Like most athletes, Robert Griffin III was empathetic towards Kevin Durant when he first went down, taking to Twitter on Monday night to voice his concern. 

Today, the Ravens' veteran quarterback told ESPN's The Undefeated that he's all too familiar with Durant's decision to play and subsequent injury. RG3 likened it to his own brief playoff stint in 2013. Just four weeks removed from an injury to a knee that required reconstructive surgery in college, RG3 started – only to get hit late in the fourth and watch both his season and career come to a screeching halt. 

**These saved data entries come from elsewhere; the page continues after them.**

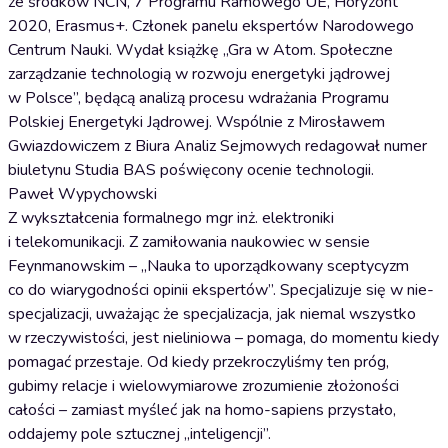
ze środków NCN, 7 Programu Ramowego UE, Horyzont
2020, Erasmus+. Członek panelu ekspertów Narodowego
Centrum Nauki. Wydał książkę „Gra w Atom. Społeczne
zarządzanie technologią w rozwoju energetyki jądrowej
w Polsce”, będącą analizą procesu wdrażania Programu
Polskiej Energetyki Jądrowej. Wspólnie z Mirosławem
Gwiazdowiczem z Biura Analiz Sejmowych redagował numer
biuletynu Studia BAS poświęcony ocenie technologii.
Paweł Wypychowski
Z wykształcenia formalnego mgr inż. elektroniki
i telekomunikacji. Z zamiłowania naukowiec w sensie
Feynmanowskim – „Nauka to uporządkowany sceptycyzm
co do wiarygodności opinii ekspertów”. Specjalizuje się w nie-
specjalizacji, uważając że specjalizacja, jak niemal wszystko
w rzeczywistości, jest nieliniowa – pomaga, do momentu kiedy
pomagać przestaje. Od kiedy przekroczyliśmy ten próg,
gubimy relacje i wielowymiarowe zrozumienie złożoności
całości – zamiast myśleć jak na homo-sapiens przystało,
oddajemy pole sztucznej „inteligencji”.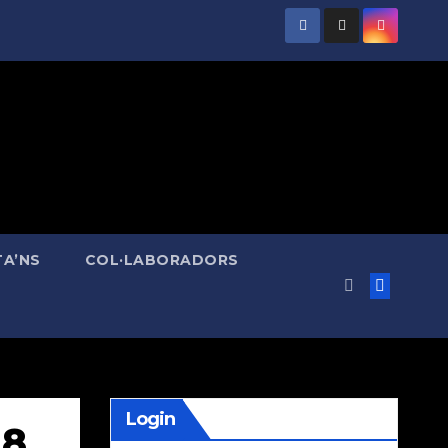
A’NS
COL·LABORADORS
Login
 8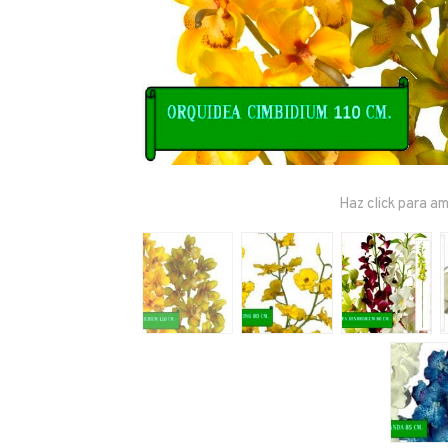
Haz click para am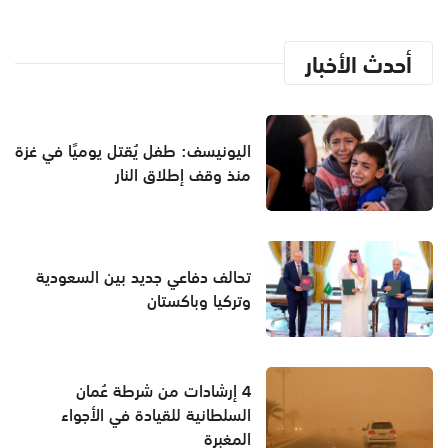
أحدث الأخبار
اليونيسف: طفل يُقتل يوميًا في غزة
منذ وقف إطلاق النار
تحالف دفاعي جديد بين السعودية
وتركيا وباكستان
4 إرشادات من شرطة عُمان
السلطانية للقيادة في الأجواء
المغبرة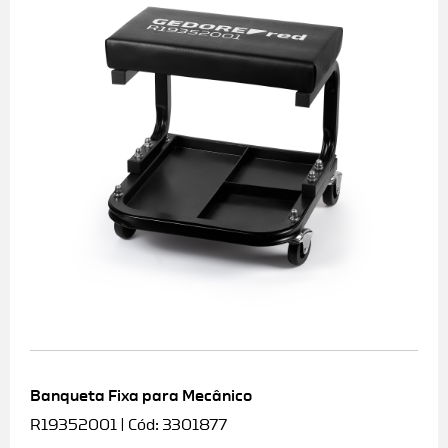
Banqueta Fixa para Mecânico
R19352001 | Cód: 3301877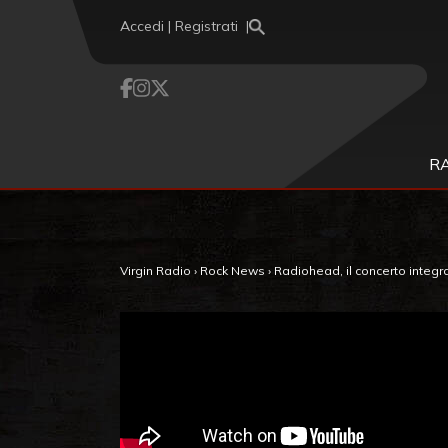
Vai al contenuto
Accedi | Registrati
R
Virgin Radio
›
Rock News
›
Radiohead, il concerto integr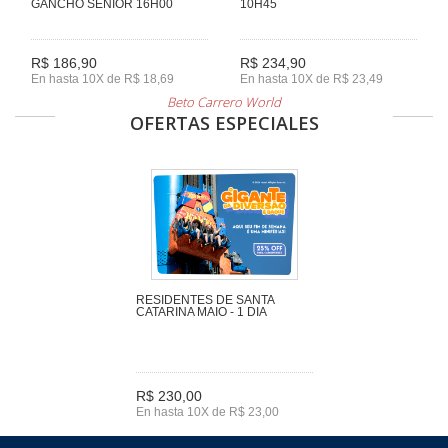
GANCHO SENIOR 16H00
10H45
R$ 186,90
R$ 234,90
En hasta 10X de R$ 18,69
En hasta 10X de R$ 23,49
Beto Carrero World
OFERTAS ESPECIALES
RESIDENTES DE SANTA
CATARINA MAIO - 1 DIA
R$ 230,00
En hasta 10X de R$ 23,00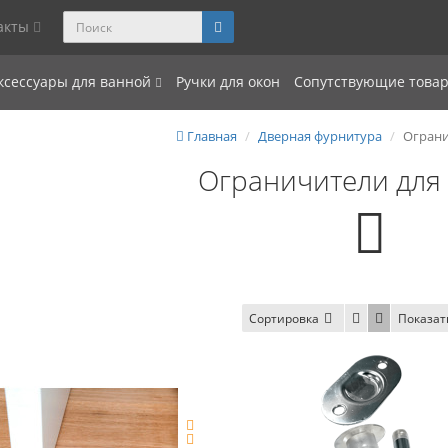
акты
ксессуары для ванной
Ручки для окон
Сопутствующие това
Главная
Дверная фурнитура
Ограни
Ограничители для
Сортировка
Показат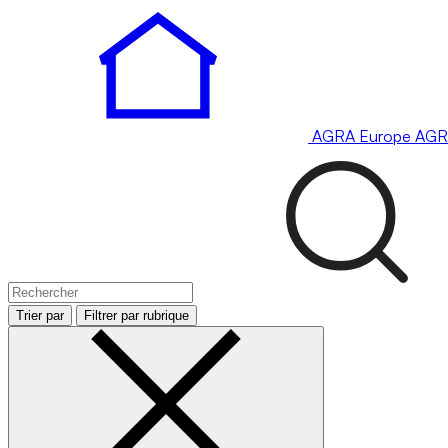
AGRA
Europe
AGR
Trier par
Filtrer par rubrique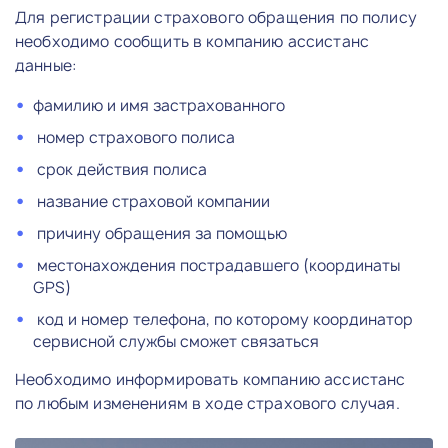
Для регистрации страхового обращения по полису
необходимо сообщить в компанию ассистанс
данные:
фамилию и имя застрахованного
номер страхового полиса
срок действия полиса
название страховой компании
причину обращения за помощью
местонахождения пострадавшего (координаты
GPS)
код и номер телефона, по которому координатор
сервисной службы сможет связаться
Необходимо информировать компанию ассистанс
по любым изменениям в ходе страхового случая.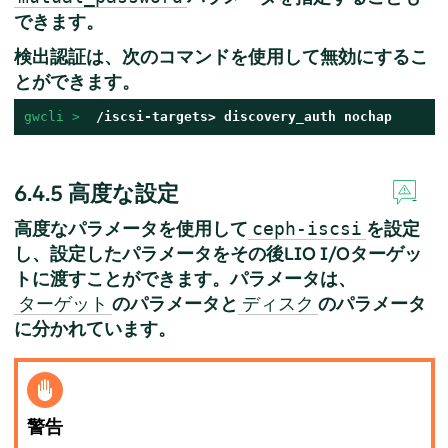
できます。
検出認証は、次のコマンドを使用して無効にするこ
とができます。
gwcli > 
 /iscsi-targets> discovery_auth nochap
6.4.5
高度な設定
高度なパラメータを使用して
を設定
ceph-iscsi
し、設定したパラメータをその後LIO I/Oターゲッ
トに渡すことができます。パラメータは、
のパラメータと
のパラメータ
ターゲット
ディスク
に分かれています。
警告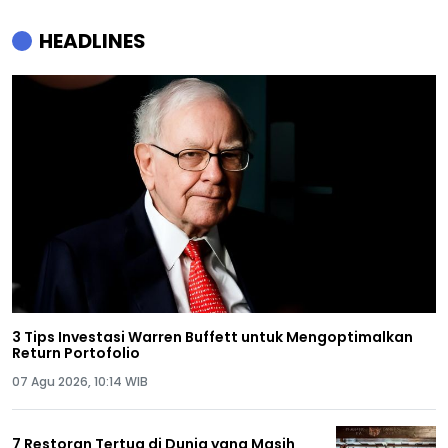
HEADLINES
3 Tips Investasi Warren Buffett untuk Mengoptimalkan
Return Portofolio
07 Agu 2026, 10:14 WIB
7 Restoran Tertua di Dunia yang Masih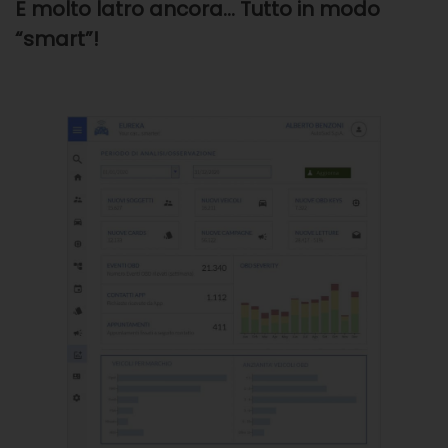
E molto latro ancora… Tutto in modo
“smart”!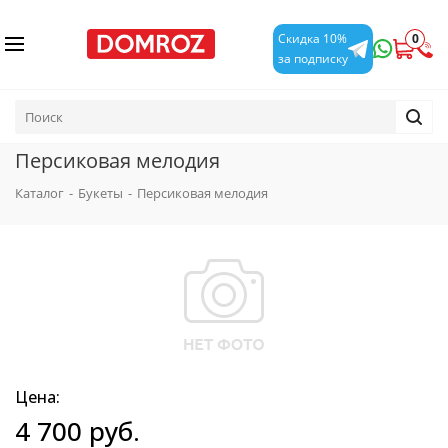
0
Скидка 10%
за подписку
Персиковая мелодия
Каталог
-
Букеты
-
Персиковая мелодия
Цена:
4 700
руб.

But that's not how RG3 views it. 

"I was looking at it like I'm out for here for my brothers. I'm out here for my team. And that was the only place I wasnted to be." 

And Griffin doesn't believe he's alone in that thought process, suggesting it was KD's mindset ahead of Game 5 as well.

"Most of us are built to fight. So whenever we get a situation where we’re a little injured or a little banged-up, our first reaction isn’t to get out of there and rest. Our first reaction is to figure out how we can keep going. That’s what makes a guy like Kevin Durant great." 

It remains to be seen whether KD's recovery will be smoother than RG3's. The former Heisman Trophy winner never came close to matching his breakout rookie season, eventually losing his starting job in Washington in 2014.

Durant will miss all of next season, meaning the former Montrose Christian star's next NBA appearance would be as a 32 year-old.